L’origine géographique

L’origine géographique, comme l’âge, sont les deux renseignements les plus souvent indiqués (ici 1 116 fois) ; il est vrai qu’ils intéressaient au premier chef les policiers soucieux de repérer les mineures et de renvoyer chez elles les filles posant problème. Certainement moins sujette à caution que l’âge, l’origine géographique n’est pas toujours assurée, entre mensonges des filles 1370 et mauvaise retranscription des policiers.

Tableau n° 62 : Origine géographique des prostituées (1 116 cas) – 1808-1890
Lieu de naissance Nombre de filles %
Lyon 258 23
Rhône (hors Lyon) 82 7,5
Départements limitrophes 284 25,5
Autres départements 429 38,5
Etranger 63 5,5

D’emblée frappe la diversité des origines : pas loin de quatre filles sur dix étaient nées ailleurs que dans le Rhône et ses départements limitrophes ; toutes les régions étaient représentées. Bien entendu, il faut souligner que près du quart étaient natives de Lyon et 7,5% du reste du département du Rhône ; mais, selon un schéma habituel, plus le siècle avançait, plus la diversité des origines se faisait sentir. Classiquement, le quart des filles venaient des département limitrophes, de la Loire et de l’Isère avant tout (respectivement 92 et 80 filles). Parmi celles venant de plus loin, un autre quart était originaire des zones traditionnelles d’émigration en direction de Lyon ; on remarque notamment l’importance des deux Savoie (39 filles), du Jura (36), de la Côte d’Or (32), du Puy-de-Dôme (30) et encore de l’Alsace (30) et de Paris (22). Parmi les étrangères, on notera l’importance des Suisses (36 filles).

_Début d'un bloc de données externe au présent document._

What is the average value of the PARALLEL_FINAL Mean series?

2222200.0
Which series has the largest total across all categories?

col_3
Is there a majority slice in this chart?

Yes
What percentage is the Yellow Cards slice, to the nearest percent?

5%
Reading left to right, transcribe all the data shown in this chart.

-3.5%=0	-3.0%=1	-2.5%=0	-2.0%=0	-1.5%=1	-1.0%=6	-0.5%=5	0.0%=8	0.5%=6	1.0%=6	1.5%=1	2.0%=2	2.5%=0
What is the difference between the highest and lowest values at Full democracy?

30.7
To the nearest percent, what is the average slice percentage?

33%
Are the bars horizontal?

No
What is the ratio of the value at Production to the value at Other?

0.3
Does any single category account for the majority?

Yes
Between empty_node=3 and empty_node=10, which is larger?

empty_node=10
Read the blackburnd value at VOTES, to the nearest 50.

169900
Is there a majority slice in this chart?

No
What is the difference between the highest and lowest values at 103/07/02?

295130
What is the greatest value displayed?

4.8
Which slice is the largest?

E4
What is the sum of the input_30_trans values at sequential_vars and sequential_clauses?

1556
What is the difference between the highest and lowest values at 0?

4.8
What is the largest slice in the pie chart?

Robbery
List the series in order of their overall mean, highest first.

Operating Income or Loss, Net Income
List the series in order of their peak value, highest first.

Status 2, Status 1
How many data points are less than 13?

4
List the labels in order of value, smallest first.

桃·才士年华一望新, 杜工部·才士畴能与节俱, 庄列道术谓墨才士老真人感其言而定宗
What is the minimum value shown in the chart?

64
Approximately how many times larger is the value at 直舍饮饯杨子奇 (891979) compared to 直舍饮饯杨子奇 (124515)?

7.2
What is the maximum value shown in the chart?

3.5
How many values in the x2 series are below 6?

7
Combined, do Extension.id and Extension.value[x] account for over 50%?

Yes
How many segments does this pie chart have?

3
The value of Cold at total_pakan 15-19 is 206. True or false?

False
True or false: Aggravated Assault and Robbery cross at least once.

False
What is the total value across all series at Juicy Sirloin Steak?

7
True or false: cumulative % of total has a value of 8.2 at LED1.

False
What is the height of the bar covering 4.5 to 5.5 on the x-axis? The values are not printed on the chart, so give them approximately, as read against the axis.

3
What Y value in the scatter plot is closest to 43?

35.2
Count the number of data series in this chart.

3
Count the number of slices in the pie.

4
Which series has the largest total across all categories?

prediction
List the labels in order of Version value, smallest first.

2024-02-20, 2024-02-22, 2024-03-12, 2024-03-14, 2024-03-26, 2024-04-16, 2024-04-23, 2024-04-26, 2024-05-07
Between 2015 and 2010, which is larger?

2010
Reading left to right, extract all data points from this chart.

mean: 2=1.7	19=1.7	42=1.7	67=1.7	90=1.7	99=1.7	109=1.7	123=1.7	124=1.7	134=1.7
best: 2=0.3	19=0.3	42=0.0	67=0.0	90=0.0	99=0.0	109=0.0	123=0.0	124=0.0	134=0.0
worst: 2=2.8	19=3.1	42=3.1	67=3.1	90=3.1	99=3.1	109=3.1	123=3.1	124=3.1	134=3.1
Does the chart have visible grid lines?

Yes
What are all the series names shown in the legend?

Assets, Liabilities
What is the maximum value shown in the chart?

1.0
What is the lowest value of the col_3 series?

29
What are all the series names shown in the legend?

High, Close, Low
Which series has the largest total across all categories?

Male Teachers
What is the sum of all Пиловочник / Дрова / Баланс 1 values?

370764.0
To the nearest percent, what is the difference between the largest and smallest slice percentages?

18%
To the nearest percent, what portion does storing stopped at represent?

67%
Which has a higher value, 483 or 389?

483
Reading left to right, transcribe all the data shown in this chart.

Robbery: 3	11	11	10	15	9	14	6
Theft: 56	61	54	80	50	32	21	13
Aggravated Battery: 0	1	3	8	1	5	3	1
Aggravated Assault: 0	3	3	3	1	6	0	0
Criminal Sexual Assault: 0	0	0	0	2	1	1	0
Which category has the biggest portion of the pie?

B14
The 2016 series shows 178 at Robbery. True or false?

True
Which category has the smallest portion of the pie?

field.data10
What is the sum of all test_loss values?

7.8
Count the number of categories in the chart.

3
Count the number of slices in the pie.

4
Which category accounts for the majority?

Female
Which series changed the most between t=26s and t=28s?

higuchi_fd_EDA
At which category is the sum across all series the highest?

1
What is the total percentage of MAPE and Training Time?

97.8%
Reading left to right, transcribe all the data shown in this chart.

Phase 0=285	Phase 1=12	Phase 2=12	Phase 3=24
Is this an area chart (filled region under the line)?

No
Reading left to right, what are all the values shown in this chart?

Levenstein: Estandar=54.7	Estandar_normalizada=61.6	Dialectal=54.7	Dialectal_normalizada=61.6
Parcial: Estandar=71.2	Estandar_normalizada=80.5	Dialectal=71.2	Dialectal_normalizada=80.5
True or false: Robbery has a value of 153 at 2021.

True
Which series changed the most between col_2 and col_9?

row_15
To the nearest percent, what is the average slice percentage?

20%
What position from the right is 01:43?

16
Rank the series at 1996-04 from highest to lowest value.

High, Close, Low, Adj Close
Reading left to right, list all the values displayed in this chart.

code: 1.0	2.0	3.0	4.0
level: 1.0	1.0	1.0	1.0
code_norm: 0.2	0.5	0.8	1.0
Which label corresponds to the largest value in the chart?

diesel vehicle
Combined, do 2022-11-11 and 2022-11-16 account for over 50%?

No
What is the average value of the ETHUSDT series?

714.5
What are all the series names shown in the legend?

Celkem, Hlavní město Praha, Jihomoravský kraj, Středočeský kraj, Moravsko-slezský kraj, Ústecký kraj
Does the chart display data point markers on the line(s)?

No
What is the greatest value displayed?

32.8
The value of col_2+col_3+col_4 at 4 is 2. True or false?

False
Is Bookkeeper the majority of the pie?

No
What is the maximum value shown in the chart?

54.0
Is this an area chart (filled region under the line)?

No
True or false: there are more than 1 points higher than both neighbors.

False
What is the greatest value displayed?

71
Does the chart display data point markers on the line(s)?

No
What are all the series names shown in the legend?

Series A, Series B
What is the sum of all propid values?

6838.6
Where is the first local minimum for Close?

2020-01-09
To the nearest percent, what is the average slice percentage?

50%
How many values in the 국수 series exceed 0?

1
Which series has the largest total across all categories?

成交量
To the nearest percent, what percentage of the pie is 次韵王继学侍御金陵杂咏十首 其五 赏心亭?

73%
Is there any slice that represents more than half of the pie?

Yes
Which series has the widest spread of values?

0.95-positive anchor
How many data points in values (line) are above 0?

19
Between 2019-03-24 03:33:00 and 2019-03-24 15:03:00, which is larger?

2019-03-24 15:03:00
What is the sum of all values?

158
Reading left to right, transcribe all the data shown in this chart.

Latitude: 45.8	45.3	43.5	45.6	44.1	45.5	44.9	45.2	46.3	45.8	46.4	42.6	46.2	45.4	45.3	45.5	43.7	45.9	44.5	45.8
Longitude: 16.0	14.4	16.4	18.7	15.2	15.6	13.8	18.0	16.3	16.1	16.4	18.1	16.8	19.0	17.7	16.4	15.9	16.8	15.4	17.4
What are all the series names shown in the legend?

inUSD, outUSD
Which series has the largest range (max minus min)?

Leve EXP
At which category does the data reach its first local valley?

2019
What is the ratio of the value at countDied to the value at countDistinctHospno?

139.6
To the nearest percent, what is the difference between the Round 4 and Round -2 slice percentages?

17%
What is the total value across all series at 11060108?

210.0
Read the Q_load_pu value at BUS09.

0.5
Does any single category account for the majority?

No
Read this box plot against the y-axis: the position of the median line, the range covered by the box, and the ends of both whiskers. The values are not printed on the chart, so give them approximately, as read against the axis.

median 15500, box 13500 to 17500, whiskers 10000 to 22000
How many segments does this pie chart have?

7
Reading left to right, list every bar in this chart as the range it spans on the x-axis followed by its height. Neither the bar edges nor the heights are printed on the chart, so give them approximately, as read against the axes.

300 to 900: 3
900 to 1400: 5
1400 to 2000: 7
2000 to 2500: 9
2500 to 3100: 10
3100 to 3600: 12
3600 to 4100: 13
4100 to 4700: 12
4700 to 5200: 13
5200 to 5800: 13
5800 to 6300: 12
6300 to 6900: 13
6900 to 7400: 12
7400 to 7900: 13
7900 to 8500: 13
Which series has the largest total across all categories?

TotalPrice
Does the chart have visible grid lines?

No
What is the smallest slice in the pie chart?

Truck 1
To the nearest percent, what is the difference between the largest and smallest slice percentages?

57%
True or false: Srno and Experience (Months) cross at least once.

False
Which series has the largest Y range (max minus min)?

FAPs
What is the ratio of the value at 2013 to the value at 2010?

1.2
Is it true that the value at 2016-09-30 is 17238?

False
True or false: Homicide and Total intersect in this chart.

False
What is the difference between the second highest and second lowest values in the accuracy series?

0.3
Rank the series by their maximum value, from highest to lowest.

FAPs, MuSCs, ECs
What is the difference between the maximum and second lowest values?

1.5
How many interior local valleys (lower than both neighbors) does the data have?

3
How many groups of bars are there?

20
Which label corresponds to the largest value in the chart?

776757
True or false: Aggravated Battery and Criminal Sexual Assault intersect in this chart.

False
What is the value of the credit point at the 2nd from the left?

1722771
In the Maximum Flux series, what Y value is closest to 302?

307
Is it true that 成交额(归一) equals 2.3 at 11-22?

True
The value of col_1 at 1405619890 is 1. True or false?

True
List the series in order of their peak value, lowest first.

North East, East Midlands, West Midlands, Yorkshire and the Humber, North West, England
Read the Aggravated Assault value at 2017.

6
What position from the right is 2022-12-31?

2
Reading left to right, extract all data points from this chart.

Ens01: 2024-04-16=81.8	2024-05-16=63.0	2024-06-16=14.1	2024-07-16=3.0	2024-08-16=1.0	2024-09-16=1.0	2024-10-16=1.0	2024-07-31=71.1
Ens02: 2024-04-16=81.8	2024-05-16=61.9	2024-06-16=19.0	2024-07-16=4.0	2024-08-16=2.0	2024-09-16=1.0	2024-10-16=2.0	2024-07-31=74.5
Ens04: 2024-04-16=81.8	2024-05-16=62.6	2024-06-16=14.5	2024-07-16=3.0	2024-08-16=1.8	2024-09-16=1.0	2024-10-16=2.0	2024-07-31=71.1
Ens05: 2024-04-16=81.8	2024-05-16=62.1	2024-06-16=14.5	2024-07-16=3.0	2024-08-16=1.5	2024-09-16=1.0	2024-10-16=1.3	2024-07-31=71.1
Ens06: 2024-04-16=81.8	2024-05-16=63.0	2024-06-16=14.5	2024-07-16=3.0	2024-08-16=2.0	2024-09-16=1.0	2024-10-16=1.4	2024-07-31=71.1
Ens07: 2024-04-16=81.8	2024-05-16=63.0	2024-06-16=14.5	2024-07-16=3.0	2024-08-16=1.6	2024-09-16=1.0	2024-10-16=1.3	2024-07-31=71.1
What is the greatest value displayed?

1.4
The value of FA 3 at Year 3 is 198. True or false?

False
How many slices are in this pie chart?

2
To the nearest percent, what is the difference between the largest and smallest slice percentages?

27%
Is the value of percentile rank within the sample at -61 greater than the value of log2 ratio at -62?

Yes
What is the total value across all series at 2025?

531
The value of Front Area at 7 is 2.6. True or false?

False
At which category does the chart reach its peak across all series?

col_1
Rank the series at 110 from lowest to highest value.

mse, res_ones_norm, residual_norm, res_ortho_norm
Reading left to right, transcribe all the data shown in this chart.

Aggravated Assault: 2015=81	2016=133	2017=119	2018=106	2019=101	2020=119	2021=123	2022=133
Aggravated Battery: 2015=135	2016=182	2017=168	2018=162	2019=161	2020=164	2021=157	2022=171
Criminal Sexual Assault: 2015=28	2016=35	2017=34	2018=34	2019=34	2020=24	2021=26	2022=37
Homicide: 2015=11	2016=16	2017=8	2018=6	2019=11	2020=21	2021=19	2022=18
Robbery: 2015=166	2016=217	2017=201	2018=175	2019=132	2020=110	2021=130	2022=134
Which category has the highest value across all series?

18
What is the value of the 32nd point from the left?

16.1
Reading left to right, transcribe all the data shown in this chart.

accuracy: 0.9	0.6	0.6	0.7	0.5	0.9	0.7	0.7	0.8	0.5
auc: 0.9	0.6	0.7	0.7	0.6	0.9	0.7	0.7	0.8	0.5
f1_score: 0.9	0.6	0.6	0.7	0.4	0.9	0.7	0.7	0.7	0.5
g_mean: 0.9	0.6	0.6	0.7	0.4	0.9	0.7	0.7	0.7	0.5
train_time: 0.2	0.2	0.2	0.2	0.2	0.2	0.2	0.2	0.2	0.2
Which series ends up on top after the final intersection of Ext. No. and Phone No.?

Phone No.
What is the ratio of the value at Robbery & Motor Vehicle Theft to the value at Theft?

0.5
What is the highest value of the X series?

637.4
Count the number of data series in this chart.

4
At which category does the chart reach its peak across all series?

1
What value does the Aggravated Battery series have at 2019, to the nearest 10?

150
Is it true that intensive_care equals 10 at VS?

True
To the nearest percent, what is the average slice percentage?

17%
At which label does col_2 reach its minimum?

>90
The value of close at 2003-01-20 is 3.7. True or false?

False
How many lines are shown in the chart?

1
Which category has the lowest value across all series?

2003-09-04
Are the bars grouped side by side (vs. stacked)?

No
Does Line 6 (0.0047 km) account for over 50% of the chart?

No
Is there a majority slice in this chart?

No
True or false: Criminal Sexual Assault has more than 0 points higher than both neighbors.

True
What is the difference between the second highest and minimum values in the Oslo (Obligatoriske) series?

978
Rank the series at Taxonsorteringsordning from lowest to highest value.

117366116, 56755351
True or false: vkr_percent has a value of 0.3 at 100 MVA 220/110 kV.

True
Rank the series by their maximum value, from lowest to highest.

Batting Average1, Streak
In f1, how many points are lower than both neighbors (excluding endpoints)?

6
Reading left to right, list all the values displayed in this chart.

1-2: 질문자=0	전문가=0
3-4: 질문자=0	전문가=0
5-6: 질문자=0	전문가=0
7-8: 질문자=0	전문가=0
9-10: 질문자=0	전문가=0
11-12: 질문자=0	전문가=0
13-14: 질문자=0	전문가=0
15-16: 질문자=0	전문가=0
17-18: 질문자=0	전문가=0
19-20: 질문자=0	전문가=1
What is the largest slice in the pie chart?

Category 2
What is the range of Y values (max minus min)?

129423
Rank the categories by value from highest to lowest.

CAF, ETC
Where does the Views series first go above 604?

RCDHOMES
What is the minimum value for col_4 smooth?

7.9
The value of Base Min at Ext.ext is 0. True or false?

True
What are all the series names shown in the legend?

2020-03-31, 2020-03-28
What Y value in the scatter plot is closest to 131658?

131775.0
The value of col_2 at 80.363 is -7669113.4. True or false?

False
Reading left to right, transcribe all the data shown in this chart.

Ces données valent essentiellement pour la première moitié du XIXe siècle. Pour le Second Empire, l’enquête de Marmy et Quesnoy livre les départements de naissance de 1 628 prostituées à raison de trois sondages sur dix ans (1855, 1860, 1864) 1371 . A cette période, les répartitions avaient déjà évolué. Les natives du Rhône (Lyon compris) ne représentaient plus que 15% des filles publiques et celles des départements limitrophes seulement 18%. En revanche, les étrangères étaient deux fois plus nombreuses que par le passé (11%) et près de six sur dix (56%) provenaient des autres départements français. Dans le détail, au-delà de la diversité des origines, les mêmes départements se retrouvaient, signe d’une certaine cohérence 1372 .

La grande ville générait sa propre prostitution, l’alimentait elle-même. Les zones de migration classique comme le reste du pays fournissaient aussi leur contingent de filles. On peut alors toujours mobiliser la vieille explication du déracinement ; ce n’est toutefois pas la seule explication et il est probable que certaines avaient pu bénéficier de réseaux d’intégration. N’oublions pas non plus que Lyon, grande cité et ville de garnisons, attirait nombre de prostituées.

Notes
1370.

Elisabeth Sernard se disait tantôt native de Turin (Italie), tantôt originaire de Châteauroux…

1371.

M. J. MARMY, Ferdinand QUESNOY, Hygiène…, op. cit., pp. 352-355.

1372.

Ayant travaillé sur les registres de trois maisons lyonnaises, Alain Corbin notait un recrutement « local » axé sur le sillon rhodanien et le Massif Central. Malheureusement, ces registres n’ont visiblement pas été conservés. Cf. Alain CORBIN, Les filles…, op. cit., p. 111.